The next issue was whether Effi-Centre could recover from Exact the amount of damages it had been ordered to pay Inducom. The court held that Exact was responsible to Effi-Center as the developer of the software. However, Exact attempted to rely on two clauses in the distributorship agreement:

(a) An exclusion of liability clause

(b) A clause limiting liability to 50 percent of the amount invoiced to Effi-Center pursuant to the distributor agreement

The court rejected (a) the exclusion of liability clause on the grounds that:

  • the clause was unacceptable according to the standards of reasonableness and fairness
  • Exact warranted in another clause of the distributorship agreement that its products meet the specifications in its brochures

The court accepted (b) the limitation of liability clause but this was immaterial because the distributorship agreement had a fifteen year term and the amount invoiced following the agreement far exceeded the damages sought by Effi-Center.

Conclusions for use in practice

Two conclusions can be drawn from this judgment.
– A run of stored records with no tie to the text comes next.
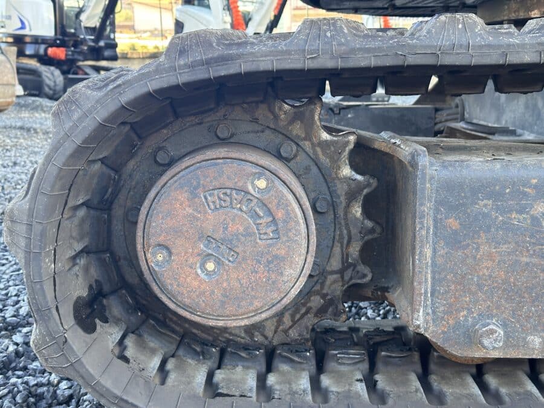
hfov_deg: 39.7
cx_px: 272
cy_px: 204
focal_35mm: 48
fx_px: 754
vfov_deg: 30.3
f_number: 1.78
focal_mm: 6.86
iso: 80
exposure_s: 1/121
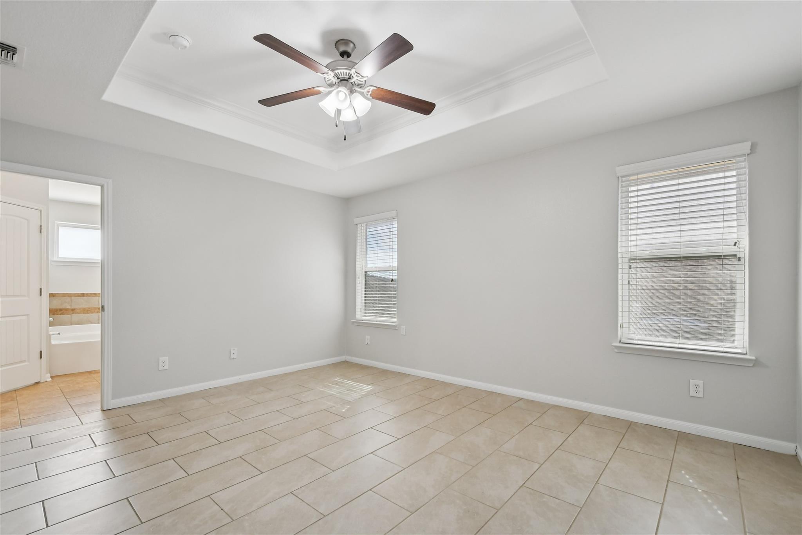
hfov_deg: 100.4
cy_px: 268
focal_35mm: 15
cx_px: 401
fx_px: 334
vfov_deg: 77.3
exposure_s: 1/30
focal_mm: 10
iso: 400
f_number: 8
Firstly, a distributor is primarily responsible to the customer for the software he supplies. Secondly, clauses excluding all liability may not be effective, especially in vertical agreements, i.e. between a producer and distributor.

The distributor’s position

There is a risk on the distributor of ‘getting caught between two fires’. He is responsible to his customer for defective software and then has to attempt to recover damages from the producer. Effi-Center was fortunate that the court did not accept Exact’s (a) exclusion of liability and that (b) the limitation of liability clause was set too high to affect damages in this case. Courts will not usually find terms between businesses unreasonable or unfair. Therefore, on one hand the distributor must strike the right balance between the arrangements with his customer and on the other hand the arrangements with the producer. The arrangements between the respective parties should be ‘back-to-back’, i.e. the same agreements must apply as between the customer and the distributor, and the distributor and the producer. Back-to back arrangements may not always be possible in practice because:

  • the negotiating position of the producer towards the distributor is often stronger than the position of the distributor towards his customer. Market leaders, such as Exact, may not need to negotiate with smaller distributors
  • legislation may protect the customer.

Excluding liability

The court was unwilling to sanction an agreement that with one hand gave something, i.e. a warranty that the software works in conformity with the specifications, whilst with the other, taking it back i.e. by an exclusion of liability.

The implication here, although not expressly referred to in this judgment, is that courts may be more sympathetic towards reasonable limits on liability than full exclusions of liability. Consequently, Effi-Center may not have been able to recover had Exact not attempted to fully exclude liability but rather had, for example, limited its obligations to replacing faulty software or limiting its liability to the invoice value of the defective software package. It should be noted that the same principles may be applicable to the distributor in his agreement with the customer.

Customers’ position

Finally, while it may be reassuring to see courts ruling that customers can recover costs for defective software, it is noteworthy that experts will not always be as clear and univocal and that the distributors may often limit liability in their terms and conditions.

Therefore, customers must not assume, from this judgment, that the courts will always protect them. It will not always be as easy as this to recover damages for defective software from the distributor or producer. Consequently, customers should:

  • ensure that any contract with a distributor protects their position
  • implement adequate testing procedures before accepting the product


[1] Hertogenbosch District Court Judgment, 13 October 2004. Note: this is judgment by a ‘lower’ court rather than appellate court. The judgment may appealed.